The last vestiges of winter are always so sad and dirty looking. As the snow begins to melt, it reveals leaves and litter from the previous fall. We are tempted to clean the mess right away, but the biodegradable part, leaves and stems of plants, often have become the winter home of butterflies, bees and other pollinators. If we do the clean-up before it is warm enough for them to rise and shine (above 10⁰C), we’ll be destroying a lot of new life.
The last vestiges of a person’s life are often not the best of times either. During Lent this year, both my father and our Sr. Clarice Garvey died. Each had been experiencing some dementia towards the end of their life and we were left feeling that we had begun to lose them long before they passed on.
The day before Clarice’s funeral, I sat in the chapel of Presentation Manor and gazed on the Risen Christ figure hanging above the altar.
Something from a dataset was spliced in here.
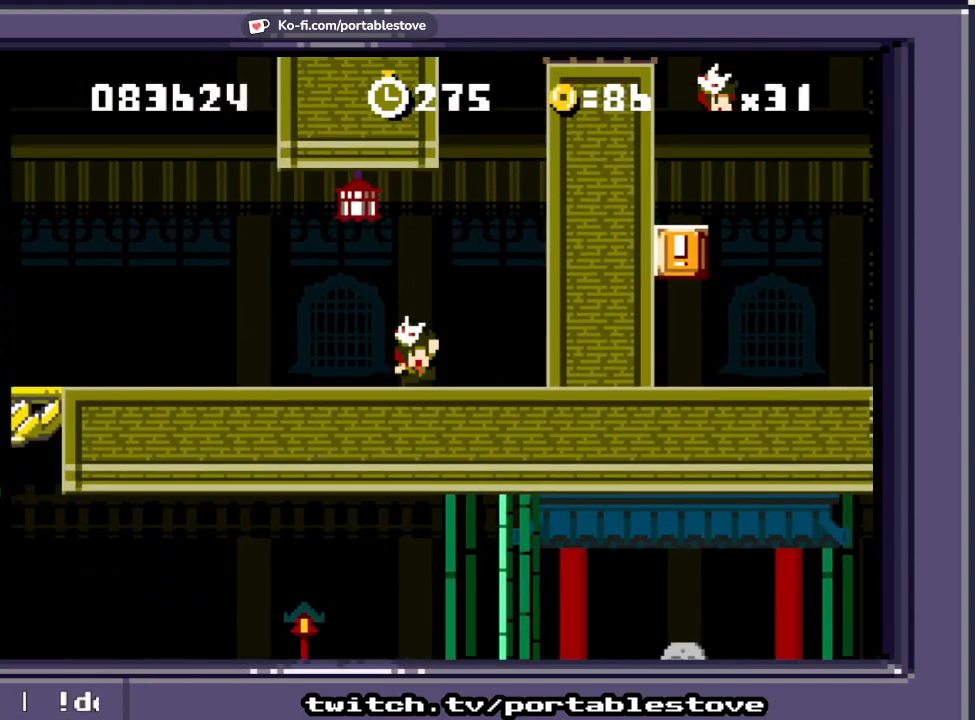
{"buttons": ["DPAD_RIGHT"], "events": [[100, "A", "up"], [233, "A", "down"], [500, "A", "up"], [500, "X", "up"]]}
This figure is not shiny and glorious. Instead, the artist, Timothy Schmalz, has created a figure that bears the signs of suffering and of resurrection in a way that I have never seen before.
I pondered on the lives of my father and Clarice… Both had lived good long lives. Bothwere well respected and well loved by family, friends and the wider community. As I continued to gaze on the Risen Christ figure, it struck me that it is the totality of who we are that is loved by God and rises to New Life… not just the good, pleasant bits.
As we move into our celebration of Easter this year, may we name and embrace, not just the glorious and shiny parts of ourselves, but also the other parts, including the sufferings and temptations of which we might not be so proud. May we accept the totality of who we are and know that we are loved by God as we rejoice and dream of ways in which we too will rise to New Life.